The statewide passage rate was 87 percent.
The PRAXIS exam consists of many components.
“The PRAXIS is designed to evaluate a teacher’s readiness for certain parts of the teaching profession,” Hill said.
“The first three parts of the PRAXIS is called the Pre-Professional Skills Test. That is supposed to evaluate a person’s readiness to go into the teacher-education program.”
The PPST, testing for basic skills, consists of three sections: reading, writing and mathematics.
“Basically, the state is saying that if a person cannot pass basic skills, then he can’t hope to go in and teach children basic skills. The next part of the PRAXIS is the content specialty area,” Hill said.
The content specialty area test is designed to evaluate how well a teacher candidate is prepared in his undergraduate program. This test covers content knowledge as well as educational and management skills.
“It covers the whole spectrum of what teachers will be doing in the classroom,” he said.
Hill said the PRAXIS is serving the function the National Teacher Examination once served.
“The NTE was basically measuring what you know, and the PRAXIS is getting at not only what you know, but what you are capable of doing,” he said.
He is confident of the results.
“We feel like we have one of the best teacher education programs in the state. We are still dealing with a population of students which is, for the most part, first-generational. So, we take a lot of students who need remedial courses when they come into Nicholls, and we have one of the highest PRAXIS passing rates in the state.
“If you want to use a sports analogy, at some universities they start at the 20-yard line, and at Nicholls we start at the one-yard-line, but we still finish. We’re still hitting the end zone,” Hill said.
“So, because of our strong content over in the College of Arts and Sciences and because of our strong pedagogical faculty, plus the fact that we mix a lot of content and pedagogy even in our methods courses, we feel like we are really preparing the students, and the test scores are evidence of that.”
Louisiana has admission standards for teacher education programs.
“We follow the state requirements for admitting people into teacher education really closely.
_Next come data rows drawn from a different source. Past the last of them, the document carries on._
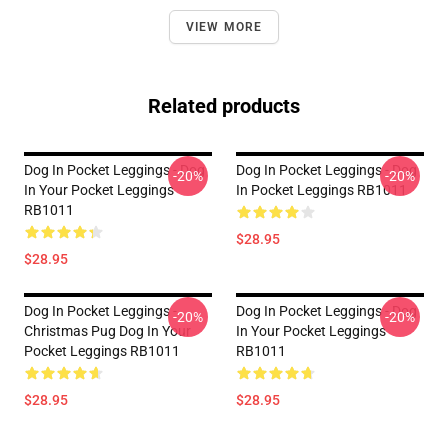
VIEW MORE
Related products
Dog In Pocket Leggings - Dog
Dog In Pocket Leggings - Dog
-20%
-20%
In Your Pocket Leggings
In Pocket Leggings RB1011
RB1011
$28.95
$28.95
Dog In Pocket Leggings -
Dog In Pocket Leggings - Dog
-20%
-20%
Christmas Pug Dog In Your
In Your Pocket Leggings
Pocket Leggings RB1011
RB1011
$28.95
$28.95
You have to have a 2.5 [GPA] and you have to pass the PPST to get into teacher education,” Hill said.
The requirements, written into state statutes, are not only a component of certification, but a requirement for entry into the Teacher Education program at Nicholls.
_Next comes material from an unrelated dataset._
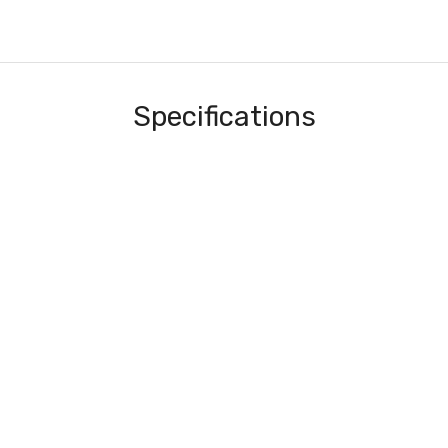
Specifications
Change is a constant at universities, and changes will soon come for the College of Education.
“Effective this fall, we are saying you have to have all parts [of the PRAXIS] passed before you can student-teach,” Hill said.
Also, the state will have a new certification structure, facilitated by recommendations from the Blue Ribbon Commission.
“In the first annual report, they recommended that the certification structure in Louisiana be redesigned from grades one through eight and seven through 12 into four areas, not two.
“You’ll have a pre-K to three certification, a one through six certification, a four through eight certification and a seven through 12 certification,” Hill said.
“The curriculum is supposed to go into effect in the fall of 2002.”